I would expect that The GPU will work faster in at least 1 magnitude of order. I pretty disappointed from my current results.

I have two matrices:

  1. Big - 300000 (300 rows, 1000 columns)

  2. Small 50000 (50 rows, 1000 columns)

The comparing process is done by dividing the big matrix into 250 sub matrices and then comparing each one to the small matrix, then find highest similarity.

The Similarity criterion is the sum of corresponding black pixels on both matrices (the small and the sub-big) divided by the sum of black pixels on sub-big.

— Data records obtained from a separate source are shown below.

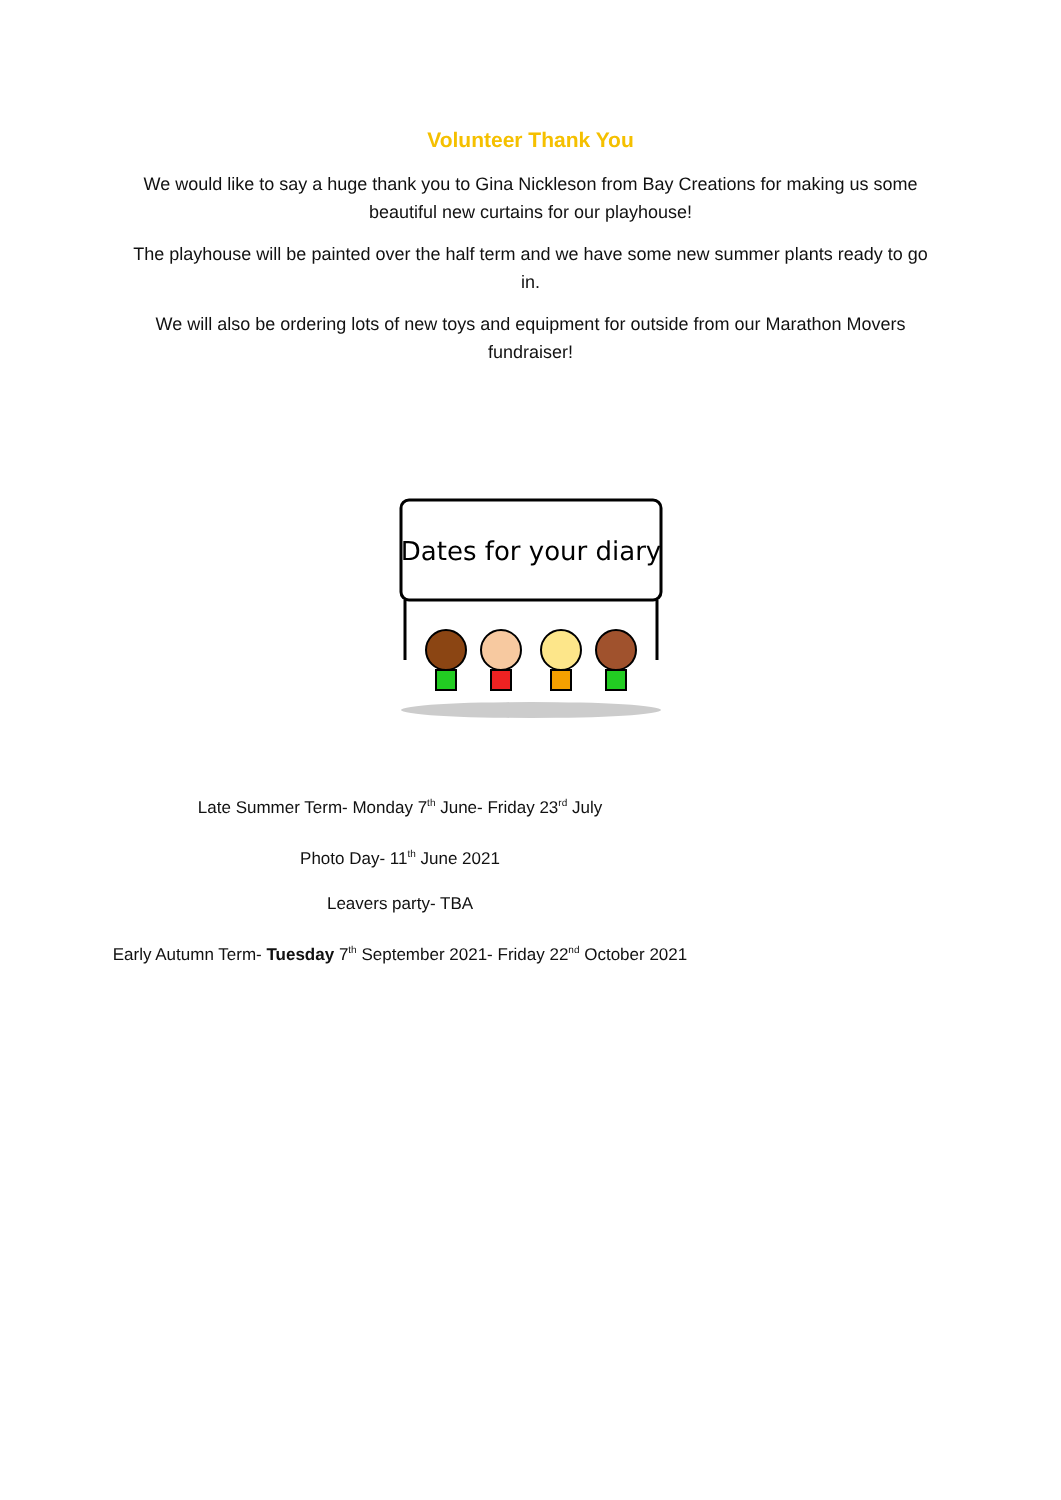Volunteer Thank You
We would like to say a huge thank you to Gina Nickleson from Bay Creations for making us some beautiful new curtains for our playhouse!
The playhouse will be painted over the half term and we have some new summer plants ready to go in.
We will also be ordering lots of new toys and equipment for outside from our Marathon Movers fundraiser!
Dates for your diary
Late Summer Term- Monday 7<sup>th</sup> June- Friday 23<sup>rd</sup> July
Photo Day- 11<sup>th</sup> June 2021
Leavers party- TBA
Early Autumn Term- Tuesday 7<sup>th</sup> September 2021- Friday 22<sup>nd</sup> October 2021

I did the last task using the following CUDA code:

__global__ void matCompare_cuda (uint8_t  *D_SUB , uint8_t  *D_SMALL ,  float *D_RSLTS , unsigned int step, int numOfIndentations ,int SUB_size, int SMALL_size)
{
    int  i = 0 , j = 0 , success = 0, sumDots = 0;    
    int tid = threadIdx.x + blockIdx.x * blockDim.x;

    int LoopIndex = ( tid * step );

    if (tid < numOfIndentations)            
    {
        for ( j = 0 ; j < (SMALL_size) ; j++)
            {
                i = j + LoopIndex;
                if ( D_SUB[i] == 0 )
                    {
                        {
                        sumDots++;
                        if ( D_SMALL[j] == 0 )                
                            success++;            
                        }
                    }
            }
        if (  success > 0 && sumDots > 500)
            D_RSLTS[tid] = 100*((float)success / sumDots) ;                 
    
    }
}

The Kernal launch:

int numOfIndentations = 300-50  //[ (big.row) - (small.row)]

int numBlock = 16;
int threadNumber = numOfIndentations/numBlock;

matCompare_cuda<<< numBlock , threadNumber >>> ( D_SUB , D_SMALL , D_RSLTS , step, numOfIndentations, SUB_size, SMALL_size );

The Cpu Code:

for (i=0; i < (pixelNum) ; i++)
    {    
        if (SUB[i]==0)
        {
            sumDots = sumDots +1;
            if (SMALL->Image[i]==0)
            {
                success = success + 1;
            }    
        }
    }


    if (success>0)
        if (sumDots>500)    
            RSLT=((float)success/sumDots)*100;

Do you see any improvement that can be done in the GPU code?

350-50/16 = 15 threads per block

Launching a kernel of 16 blocks with 15 threads per block is too small to take advantage of any GPU to the maximum extent.

You should aim for a problem size or organization that will allow you to launch 100 or more blocks with 128 threads per block or more, in multiples of 32.